According to data from Morningstar, actively managed funds experienced outflows of nearly $143 billion in December, their worst month ever.
Last month was one for the Wall Street history books — not only was it stocks’ worst December since the Great Depression, but it now appears to be a pivotal moment when investors really gave up on active management.
According to data from Morningstar out Thursday, actively managed mutual funds experienced outflows of nearly $143 billion in December, their worst month ever. The record exodus brought the yearly outflows to $301 billion, just shy of 2016’s $320 billion.
“December outflows spanned asset classes, with taxable-bond funds faring worst. [Active] large-growth and large-value funds continue to get hit the hardest, likely losing assets to passively managed, core large-blend funds,” Morningstar senior analyst Kevin McDevitt said in a note on Thursday.
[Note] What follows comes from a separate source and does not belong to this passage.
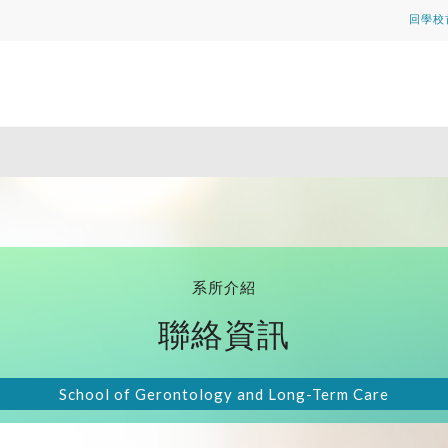
回學校
系所介紹
聯絡資訊
School of Gerontology and Long-Term Care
Investors, at the same time, fled to cheaper passive strategies amid the brutal sell-off, as the higher expense of active management put extra pressure on their returns. Passive funds reeled in nearly $60 billion in December alone, according to Morningstar.
Among active strategies, bond funds bled the most in December with $44.3 billion outflows, the data showed.
“This is notable because taxable-bond funds had been a rare bright spot for active managers. But as investors pulled money in 2018’s fourth quarter, it came almost entirely from active taxable-bond offerings … while they were essentially flat for passive vehicles,” McDevitt said.
Passive strategies continue to gain popularity as the market for index funds has reached $6 trillion, while the market for exchange-traded funds has ballooned to $3.6 trillion in assets.
The indexing industry on Wednesday lost one of its most prominent figures . Jack Bogle, founder of Vanguard Group and creator of the world’s first index mutual fund, the First Index Investment Trust, died at age 89.